Source document —
Useful Information

Useful Information


National Minimum Wage and Living Wage rates

In April 2019 the minimum wage rates are increasing


     •  25 and over - £8.21

     •  21 to 24 - £7.70

     •  18 to 20 - £6.15

     •  Under 18 - £4.35

     •  Apprentice* - £3.90


*If under 19 or in first year of apprenticeship (otherwise refer to age bands). The apprenticeship rate does not apply to Higher Level Apprenticeships.


Further information on National Living and National Minimum Wage rates can be viewed at this link:


One week to register for 2017-18 self-assessment, warns HMRC

Anyone whose tax circumstances have changed in the past year and now earns more than £2,500 from rented property, owns shares or is hit by the higher income child benefit charge needs to register for self-assessment to avoid automatic penalties.


The deadline for registering for self-assessment is 5 October 2018 for the 2017-18 tax year.


Anyone submitting a self-assessment return for the first time – including higher income child benefit charge (HICBC) taxpayers - need to register by 5 October 2018 so that they can complete their return by 31 January 2019 and avoid an automatic £100 penalty for failure to file.

Individuals need to complete a tax return if they:


     •  earn more than £2,500 from renting out property;

     •  Receives child benefit and has an annual income of more than £50,000

     •  earned more than £2,500 in other untaxed income, for example from tips or commission

     •  are self-employed sole traders

     •  are limited company directors

     •  are shareholders

     •  employees claiming expenses in excess of £2,500 per tax year

     •  have an annual income over £100,000.


The deadline for filing self-assessment returns for 2017-2018 is 31 January 2019.


The penalties for late tax returns include an initial £100 fixed penalty, which applies even if there is no tax to pay, or if the tax due is paid on time; after 3 months, additional daily penalties of £10 per day, up to a maximum of £900; after 6 months, a further penalty of 5% of the tax due or £300, whichever is greater; and after 12 months, another 5% or £300 charge, whichever is greater.


There are also additional penalties for paying late of 5% of the tax unpaid at 30 days, 6 and 12 months.


Full details at or from the HMRC self-assessment helpline on 0300 200 3310.


Deadline for Requirement to Correct (RTC) tax rules is 30th September 2018

RTC rules and how they will affect taxpayers with assets overseas, such as bank or investment accounts, or holiday homes that have been rented, as well as those overseas with a liability to UK tax, need to take note of 30 September deadline.

Extracted material —
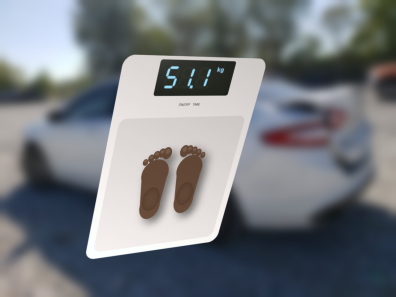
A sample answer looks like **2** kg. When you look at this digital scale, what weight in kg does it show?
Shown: **51.1** kg
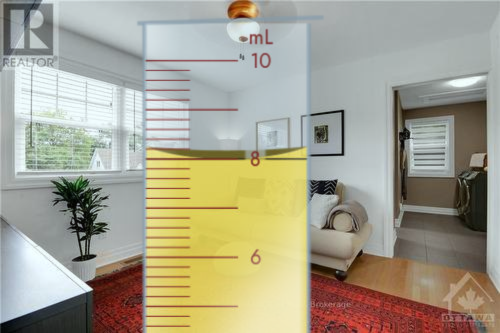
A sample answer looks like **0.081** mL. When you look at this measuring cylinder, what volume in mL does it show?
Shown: **8** mL
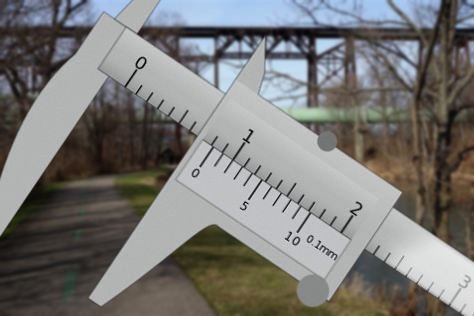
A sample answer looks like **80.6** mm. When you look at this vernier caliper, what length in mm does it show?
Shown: **8.2** mm
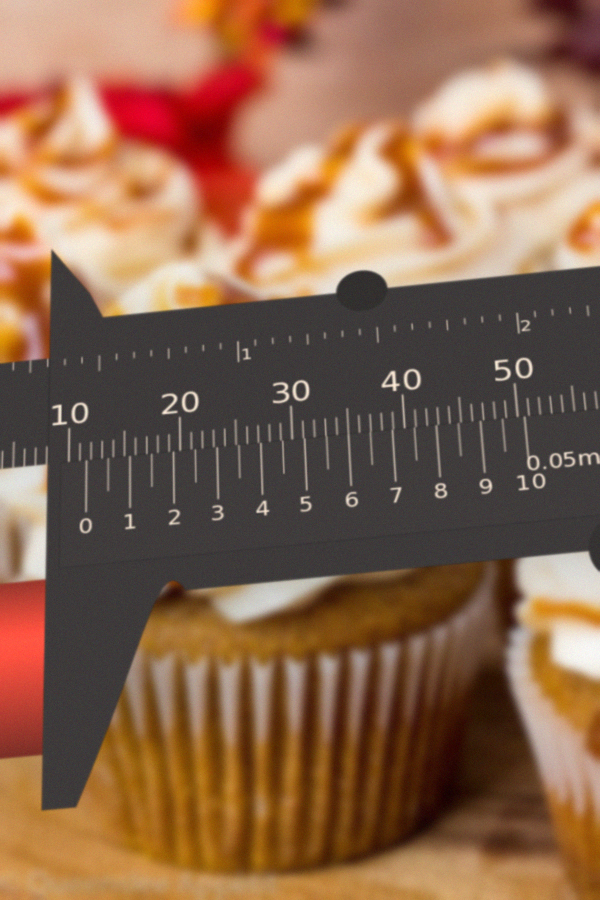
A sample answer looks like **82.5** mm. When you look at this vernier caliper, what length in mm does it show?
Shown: **11.6** mm
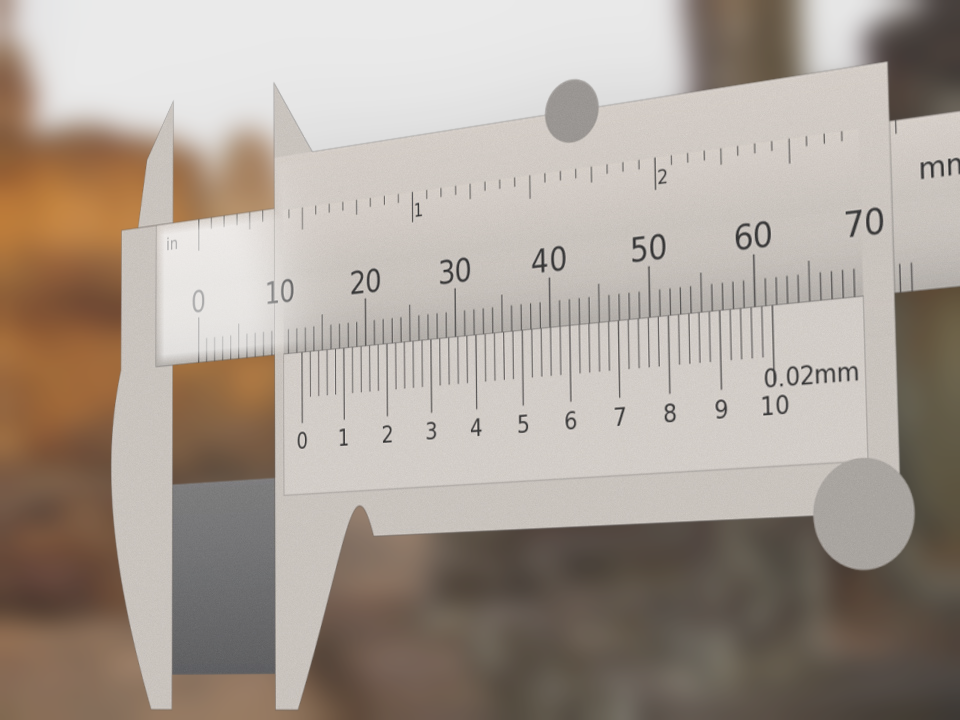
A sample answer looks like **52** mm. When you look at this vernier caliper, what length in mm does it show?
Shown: **12.6** mm
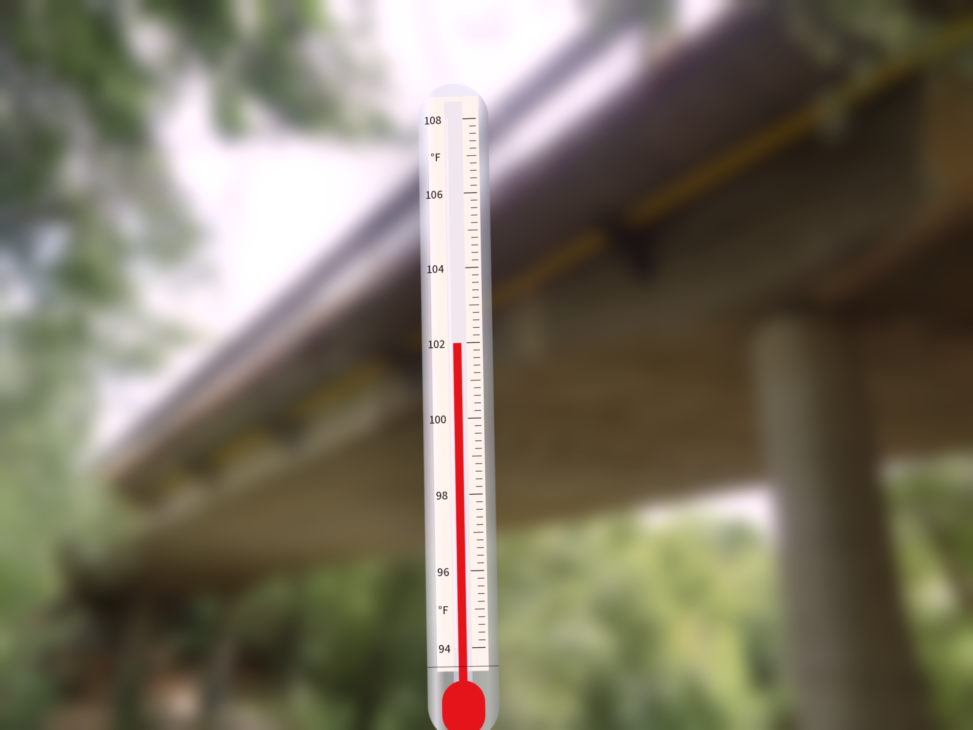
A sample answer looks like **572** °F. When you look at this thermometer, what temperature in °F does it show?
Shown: **102** °F
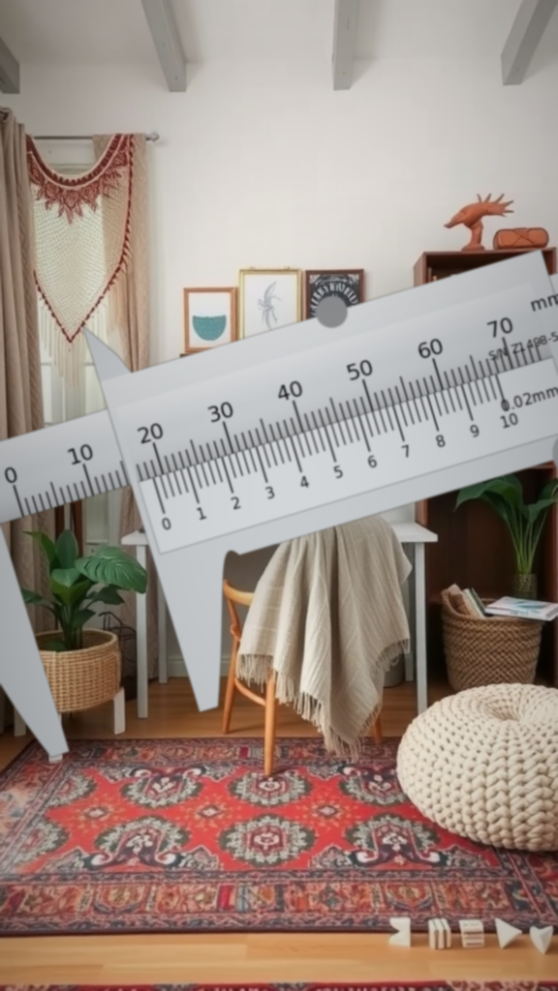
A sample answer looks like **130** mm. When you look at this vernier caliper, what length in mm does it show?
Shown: **18.6** mm
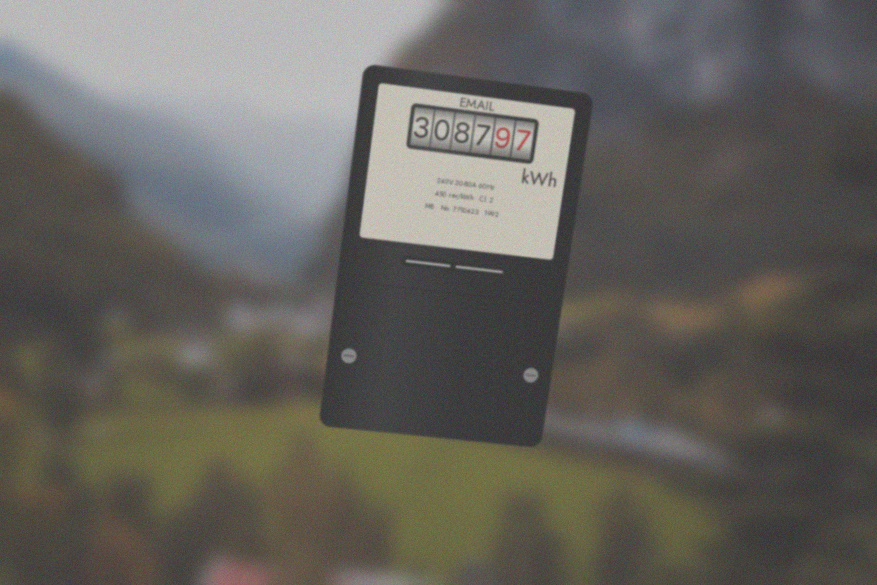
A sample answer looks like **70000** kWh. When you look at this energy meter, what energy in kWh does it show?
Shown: **3087.97** kWh
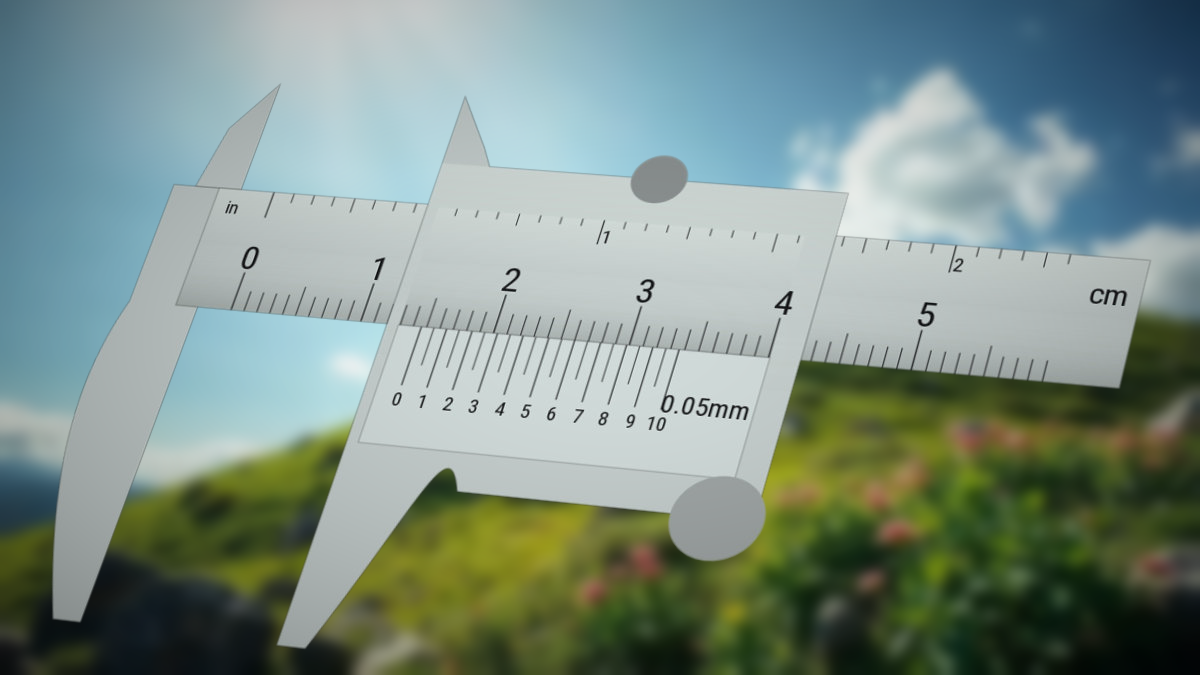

Tasks and exercises —
1. According to the UK tax and wage notice, what minimum wage rate applies from April 2019 to workers aged 21 to 24?
2. Write the next part of the UK tax and wage notice, continuing after its final sentence about the Requirement to Correct deadline.

Exercise results —
1. £7.70

2.
HMRC has been targeting taxpayers with assets overseas as a priority for many years. In 2013 a policy document titled ‘No safe havens’ was first published. This document set out a vision for the future where taxpayers with offshore tax issues come forward voluntarily to pay their tax and those who do not would be ‘detected and face vigorously enforced sanctions’.

UK residents with offshore assets, such as bank or investment accounts or holiday homes that have been rented, as well as those overseas with a liability to UK tax, should be alert to what is coming as both innocent and deliberate errors could now attract a penalty up to 200% of the tax due.

Previously HMRC encouraged taxpayers to make voluntary disclosures by offering favourable terms under several disclosure facilities. However, a 2014 agreement by almost all governments worldwide to exchange financial information, known as the Common Reporting Standard (CRS), has allowed HMRC to harden its approach. 

The CRS is now in full flow, with HMRC receiving unprecedented amounts of information on the offshore financial assets of those resident in the UK. This has allowed HMRC to move away from a policy of encouraging voluntary disclosures with lower penalties to heavily punishing those who have not taken the opportunity to come forward.

HMRC is advertising the disclosure facility that is currently open, the Worldwide Disclosure Facility (WDF), as the last chance for those with UK tax issues with an offshore connection, to come forward voluntarily before the CRS data is used by HMRC to find and sanction those who have not disclosed.

HMRC is writing to taxpayers with offshore assets, advising them of the WDF and the importance of coming forward now.  HMRC is also asking taxpayers to sign certification that their offshore tax affairs are fully up to date.  They are encouraging all taxpayers to carry out a thorough review of their affairs with professional advice before signing the declaration.

Currently the penalties under WDF are based on the behaviour which led to the non-disclosure and is applied to the amount of tax due. Typically, they are:

     •  0-30% for careless errors;

     •  20-70% for deliberate errors; and

     •  up to 100% for deliberate errors with concealment.

These penalties can also be increased up to a maximum of double the standard penalty range.

Penalties are reduced for co-operation with HMRC and for voluntary disclosures.

RTC by 30 September

The RTC legislation creates an obligation for taxpayers (individuals, trusts and certain companies) to notify HMRC of the intention to disclose any non-reported offshore taxable amounts. After notification the taxpayer has 90 days to provide HMRC with the full details of the disclosure.

HMRC now holds vast amounts of CRS information, once 30 September has passed, it will be using the information it holds together with its enhanced data analytics capabilities and increased statutory time limits to identify those who have not come forward.

Failure to notify by 30 September 2018 and disclose will result in an automatic failure to correct (FTC) penalty of 200% of the underpaid tax. This penalty can be reduced to a minimum of 100% with full co-operation. However, the usual behavioural reductions will not apply and, therefore, innocent errors and deliberate evasion could both be subject to the same level of FTC penalty.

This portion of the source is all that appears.